Nous nous installons sur le canapé, un plaid nous recouvrant et choisissons de voir une comédie. Je dépose mon verre de vin sur la petite table de chevet et me plonge totalement dans le film. Après une demi-heure, environ, je vais pour faire une blague à mon amie, mais m’arrête en remarquant qu’elle s’est endormie. Je souris et la couvre mieux à l’aide du plaid. Olympe s’installe sur elle en ronronnant. Je me tourne pour regarder la télé en veillant de temps à autre sur Opaline. Soudain, je sens son souffle s’accélérer, des gouttelettes de sueurs perler sur son front et son corps bouger. Olympe crache en descendant de sa maîtresse avant de s’éloigner. Opaline grogne dans son sommeil, secoue les bras et est prise de spasmes. J’hésite à la réveiller de son cauchemar et au moment où j’avance ma main vers elle, un cri me glace le sang. J’ai l’impression que l’air autour de moi est devenu gelé, mes poumons me brûlent et une affreuse odeur envahit mes narines. Je secoue de toutes mes forces Opaline, prise de terreur. Les larmes montent à mes yeux, mon corps entier tremble et le souffle me manque.
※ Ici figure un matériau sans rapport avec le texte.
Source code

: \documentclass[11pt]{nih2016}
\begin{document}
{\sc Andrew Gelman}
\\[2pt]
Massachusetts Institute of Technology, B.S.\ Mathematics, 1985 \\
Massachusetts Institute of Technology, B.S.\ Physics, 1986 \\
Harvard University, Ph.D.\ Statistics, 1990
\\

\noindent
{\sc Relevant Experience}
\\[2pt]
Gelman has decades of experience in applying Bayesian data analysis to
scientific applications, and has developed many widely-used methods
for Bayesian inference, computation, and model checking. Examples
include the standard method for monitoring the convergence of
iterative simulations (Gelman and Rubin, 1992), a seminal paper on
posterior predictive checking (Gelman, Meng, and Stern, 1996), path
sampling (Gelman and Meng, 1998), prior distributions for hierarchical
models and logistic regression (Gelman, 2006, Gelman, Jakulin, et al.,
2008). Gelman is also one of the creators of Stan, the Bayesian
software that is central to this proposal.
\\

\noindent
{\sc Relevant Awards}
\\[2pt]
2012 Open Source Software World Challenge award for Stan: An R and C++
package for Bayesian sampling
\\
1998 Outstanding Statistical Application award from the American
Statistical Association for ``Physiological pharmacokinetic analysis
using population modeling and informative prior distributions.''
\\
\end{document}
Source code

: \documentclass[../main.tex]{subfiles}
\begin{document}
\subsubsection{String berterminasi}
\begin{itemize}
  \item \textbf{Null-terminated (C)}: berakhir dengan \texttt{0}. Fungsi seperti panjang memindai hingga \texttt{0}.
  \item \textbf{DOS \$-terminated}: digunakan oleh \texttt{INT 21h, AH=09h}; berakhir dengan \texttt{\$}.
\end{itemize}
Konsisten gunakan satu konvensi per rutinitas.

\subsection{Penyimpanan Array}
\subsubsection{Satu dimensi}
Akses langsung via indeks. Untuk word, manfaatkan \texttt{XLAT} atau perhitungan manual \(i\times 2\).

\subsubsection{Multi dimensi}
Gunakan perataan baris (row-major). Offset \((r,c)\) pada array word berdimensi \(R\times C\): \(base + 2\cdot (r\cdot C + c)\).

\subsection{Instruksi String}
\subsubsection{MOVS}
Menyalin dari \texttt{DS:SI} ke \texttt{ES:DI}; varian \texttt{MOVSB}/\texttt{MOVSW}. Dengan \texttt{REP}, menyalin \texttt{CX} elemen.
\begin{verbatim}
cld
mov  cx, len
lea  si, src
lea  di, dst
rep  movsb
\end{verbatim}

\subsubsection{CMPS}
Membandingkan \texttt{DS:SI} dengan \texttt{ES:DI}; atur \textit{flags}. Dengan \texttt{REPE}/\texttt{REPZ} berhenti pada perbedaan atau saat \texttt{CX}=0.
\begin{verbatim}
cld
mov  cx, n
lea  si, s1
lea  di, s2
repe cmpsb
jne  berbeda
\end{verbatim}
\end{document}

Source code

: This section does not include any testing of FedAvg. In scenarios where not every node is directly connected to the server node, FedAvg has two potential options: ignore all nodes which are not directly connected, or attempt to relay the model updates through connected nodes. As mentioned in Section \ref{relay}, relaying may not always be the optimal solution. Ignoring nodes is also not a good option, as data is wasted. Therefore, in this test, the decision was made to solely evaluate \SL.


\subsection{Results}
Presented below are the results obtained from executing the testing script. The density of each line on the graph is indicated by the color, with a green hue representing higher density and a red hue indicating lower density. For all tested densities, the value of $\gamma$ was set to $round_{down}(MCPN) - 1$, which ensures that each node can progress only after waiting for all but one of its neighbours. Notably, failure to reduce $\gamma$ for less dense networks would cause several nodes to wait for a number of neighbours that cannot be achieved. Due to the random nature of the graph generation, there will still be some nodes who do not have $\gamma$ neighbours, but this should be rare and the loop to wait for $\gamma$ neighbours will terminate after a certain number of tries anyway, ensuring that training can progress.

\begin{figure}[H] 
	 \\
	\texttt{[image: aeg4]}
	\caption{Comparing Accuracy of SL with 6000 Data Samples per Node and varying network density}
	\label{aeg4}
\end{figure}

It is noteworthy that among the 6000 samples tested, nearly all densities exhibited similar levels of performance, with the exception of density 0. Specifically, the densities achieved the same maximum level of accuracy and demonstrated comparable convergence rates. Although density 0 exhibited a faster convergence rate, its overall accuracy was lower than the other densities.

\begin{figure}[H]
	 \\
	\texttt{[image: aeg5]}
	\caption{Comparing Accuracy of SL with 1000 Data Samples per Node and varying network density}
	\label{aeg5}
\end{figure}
Je ne distingue plus le corps devant moi à cause de mes larmes qui dévalent mes joues, je n’arrive pas à prononcer le moindre mot. Et soudain un autre cri, plus bestial, se heurte à mes oreilles. Mais ce cri-là ce n’est pas mon amie qui l’a poussée. Il vient de l’extérieur. Opaline ouvre ses yeux qui sont remplis de panique. Elle cherche son souffle, tourne la tête dans tous les sens, tandis que j’inspire profondément l’air qui manquait à mes poumons durant de longues minutes. J’essaie de calmer Opaline en caressant ses cheveux en touchant son bras, mais elle rejette le moindre de mes gestes. J’essuie mes larmes et me focalise sur l’instant présent afin me rassurer sur le lieu où je suis. Il faut que j’appelle Jace, il n’y a que lui qui peut m’aider. Il saura comment apaiser notre meilleure amie. Mais au moment où je me lève, Opaline attrape mon bras et ses mots me transpercent.
— Il m’a trouvée, dit-elle d’une voix rauque et les yeux hurlant à l’aide.